Per il vero, pare strano che subito Trump abbia rimontato e si sia portato alla pari.

Strano perché un’altra rilevazione dice che del nuovo scandalo clintoniano alla maggioranza degli elettori non importa un bel niente.

Si sono assuefatti?

Più preoccupante, a ben guardare, invece, il dato riguardante la Florida che in un sondaggio condotto prima dell’emergere del nuovo inghippo e reso noto dal New York Times sarebbe in mano al GOP che condurrebbe le danze per quattro punti percentuali: quarantasei a quarantadue!

Grave per la signora.

Grave.

Hillary sulla graticola (di nuovo)

Ci risiamo.

Il direttore dell’FBI ha reso nota l’apertura di una nuova inchiesta a carico di Hillary Clinton.

Altre email, pare.

Non quelle della precedente indagine, le famose trentamila (molte di più, invero) scritte non utilizzando i canali ufficiali dalla allora segretario di Stato.

Indagine archiviata tra mille dubbi e proteste.

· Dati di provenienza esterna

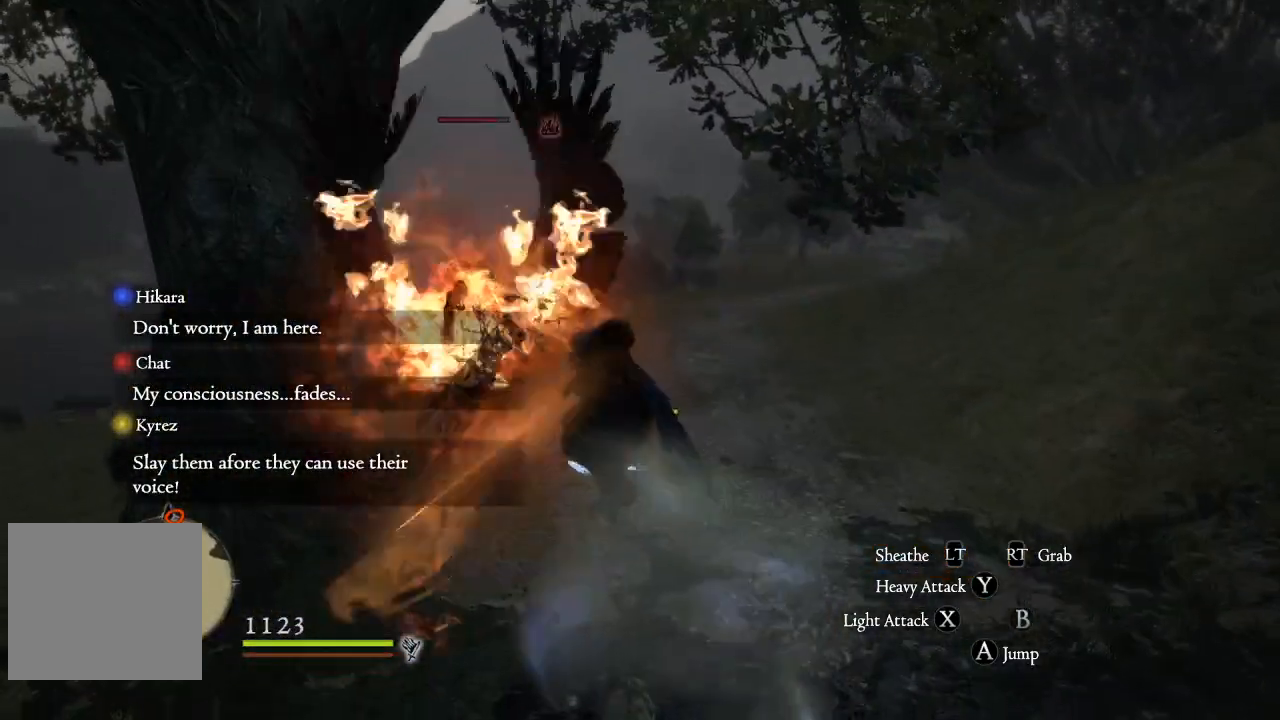
{"buttons": ["X"], "left_stick": "up", "right_stick": "center", "events": [[17, "A", "up"], [167, "X", "down"], [267, "X", "up"], [334, "X", "down"], [401, "X", "up"], [501, "X", "down"]]}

Altre: sembrerebbe, emerse a seguito del sequestro di computer della segretaria o, non è ancora chiaro, del da lei separato marito.

Quale il contenuto e perché tirare fuori una questione di tale portata a soli dieci giorni dal voto?

Vedremo.

Quel che è certo – e chi nei suoi panni si sarebbe comportato differentemente – è che Donald Trump si è buttato a pesce sulla notizia.

Davvero la novità muterà le intenzioni di voto?

E poi, non è che per caso tre o due giorni prima dell’8 novembre la stessa FBI scagionerà la signora regalandole un assist magnifico?

Mah.

Rocky De La Fuente

Già invano candidato alla nomination tra i democratici (e non è che sia andato poi male in quella competizione dominata da Hillary Clinton e dallo sfidante Bernie Sanders), il californiano Rocky De La Fuente non ha voluto deporre le armi.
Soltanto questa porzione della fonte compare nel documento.